U.S. Rep. Lou Barletta of Hazelton, a President Trump ally, wins Republican nomination for U.S. Senate in Pennsylvania.

U.S. Rep. Lou Barletta, Republican nominee for U.S. Senate, greets a supporter at a lunch event Tuesday.
U.S. Rep. Lou Barletta, Republican nominee for U.S. Senate, greets a supporter at a lunch event Tuesday.Read moreMatt Slocum

HAZLETON, Pa. — Trump loyalists propelled one of their own onto the U.S. Senate ballot Tuesday, but Lou Barletta is going to need more than that reliable constituency to win in November in a state where the president's approval rating is hovering around 40 percent.

He hitched his political wagon to President Trump's three years ago and there's no turning back now, not that he would. Barletta is among his first and staunchest supporters.

The four-term congressman from Hazleton handily defeated State Rep. Jim Christiana of Beaver in the Republican primary. Now he'll face incumbent Democrat Bob Casey.

He celebrated his win with friends and supporters who packed into the Pines Eatery for snacks, drinks, and camaraderie.

His victory surprised no one, least of all Barletta, who wasted little energy campaigning against Christiana. Launched on Sunday, his first televised campaign ad attacked Casey, not Christiana.

Barletta raised almost $3 million to Christiana's $274,000 but spent little of it on the primary, which he appeared to view as a small hurdle on the track toward November.

Christiana, 34, who spent the last decade as a state representative, won large portions of the western part of the state, but not enough to beat Barletta, who carried the central and eastern parts, where the former Hazleton mayor is well-known.

"Barletta is going to try to make this race about Casey, and Casey is going to try to make it about Trump.

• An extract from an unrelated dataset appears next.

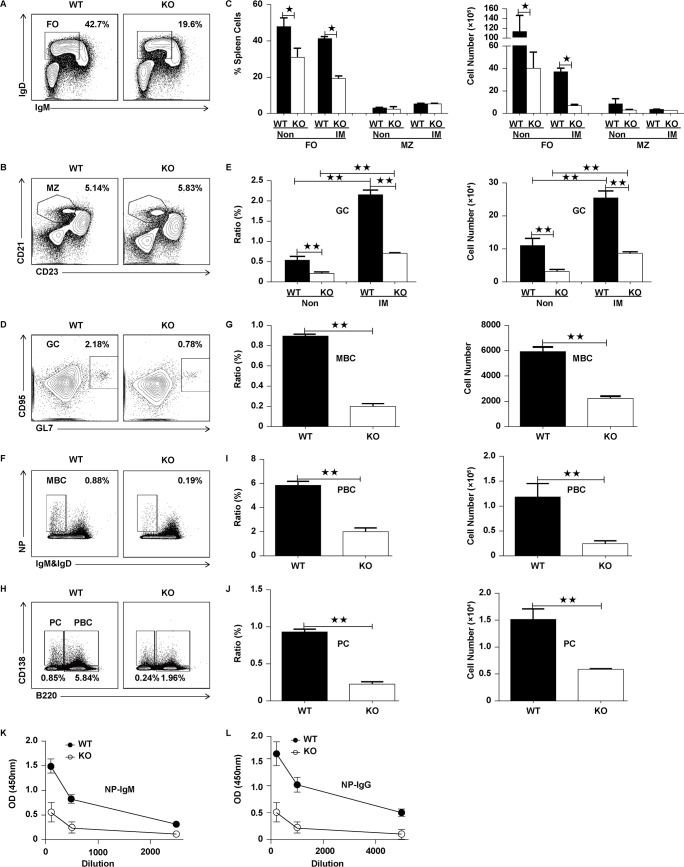
Rictor deficiency reduces the humoral immune response.Flow cytometry analysis of folicular (FO) and marginal zone (MZ) B cells in spleen of wild-type (WT) and Rictor knockout (KO) mice (n = 8) immunized with 4-hydroxy-3-nitrophenylacetyl–keyhole limpet hemocyanin (NP-KLH) (A). The quantification of percentage (B) and number (C) of FO and MZ B cells in the spleen of WT and Rictor KO mice. Flow cytometry analysis of germinal center (GC) B cells in the spleen of WT and Rictor KO mice immunized with NP-KLH (D). The quantification of percentage and number of GC B cells in the spleen of WT and Rictor KO mice (E). Flow cytometry analysis of memory B (MBC), plasmablast (PBC), and plasma cell (PC) cells in the spleen of WT and Rictor KO mice immunized with NP-KLH (F and H). The quantification of percentage and number of MBC, PBC, and PC cells in the spleen of WT and Rictor KO mice (G, I, and J). Mean results from ELISA detecting NP-specific immunoglobulin M (IgM) and Immunoglobulin G1 (IgG1) from immunized WT and Rictor KO mice (n = 6) (K). T-test was used to do the statistics, **p < 0.001. The numerical data (for C, E, G, I, J, K, and L) can be found in S1 Data.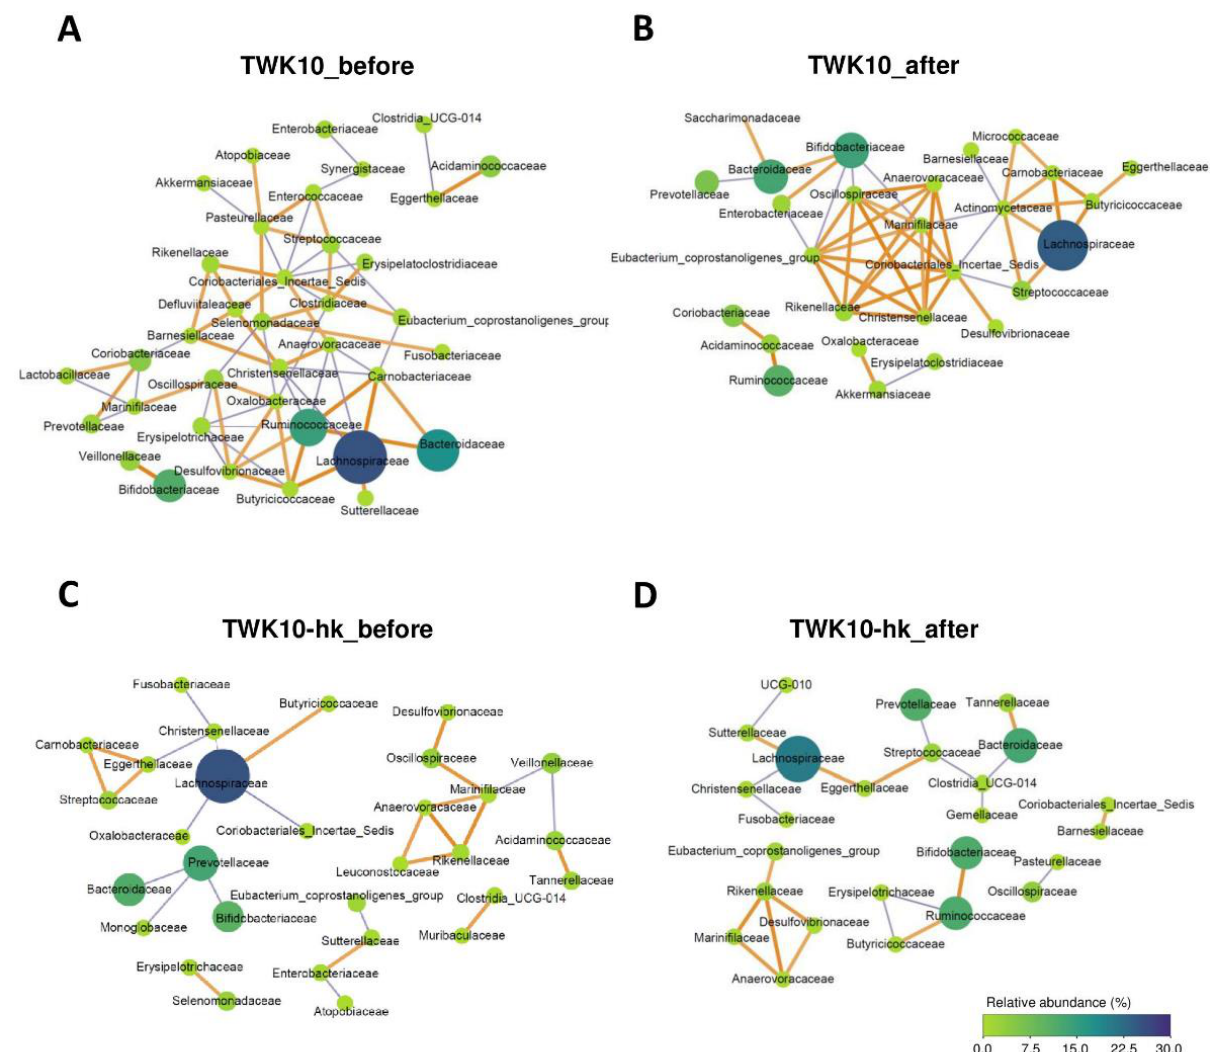
Figure 4. Co-occurrence network analysis of the gut microbiota. Bacterial networks were generated using SparCC correlation coefficients, based on relative abundances at the family level: ( A ) In the TWK10 group before administration (TWK10_before), there were 37 nodes, and correlation coefficients ranged from |0.60| to |0.92|; ( B ) In the TWK10 group after administration (TWK10_after), there were 28 nodes, and correlation coefficients ranged from |0.60| to |0.74|; ( C ) In the TWK10-hk group before administration (TWK10-hk_before), there were 30 nodes, and the correlation coefficients ranged from |0.61| to |1.00|; ( D ) In the TWK10-hk group after administration (TWK10-hk_after), there were 25 nodes, and correlation coefficients range from |0.60| to |0.85|. Nodes represent bacteria families; grey and orange color edges represent negative and positive correlation coefficients, respectively. The size and the degree of the green color of nodes in the network represent the relative abundance of each taxon in each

If the president's numbers stay where they are now, he's going to be a real drag on … Barletta, but if the president has a successful year and his numbers rebound, Barletta could win this race," said Chris Borick, a pollster and political scientist at Muhlenberg College.

Short of that, Casey is in good shape to hold onto his seat, Borick said.

Expect Barletta to try to tie Casey to Senate liberals like Democratic Leader Chuck Schumer, whose policies are too far left for many Pennsylvania moderates. He won't be able to rely on the same strategies that Trump used to carry the state in 2016 because Casey can't be demonized the way Hillary Clinton was.

Casey campaign manager M.E. Smith framed the match-up as "a choice between a candidate who fights for working families and a candidate who fights for the corporate interests that stack the deck against them. … It will be a choice between a candidate who stands up to President Trump when he's wrong and a candidate who believes President Trump can do no wrong."

Barletta and Republicans like him across the country are taking a different tack than Democrats did in 2014 when, aware that the president's party tends to lose seats in midterms, they distanced themselves from Barack Obama.

That hasn't happened in this race, where Trump recorded a campaign robocall over the weekend for Barletta. "There is zero distance" between the president and the congressman, Borick said. "He has in many ways become the proxy for President Trump."

That makes Tuesday's primary a harbinger for other Trump-aligned candidates across the country.

"Trump has not been particularly successful in translating his own popularity with his base to voters from that base for other candidates," said University of Pittsburgh political scientist Kristin Kanthak. She pointed to the losses of special election candidates Rick Saccone in Pennsylvania and Luther Strange in Alabama.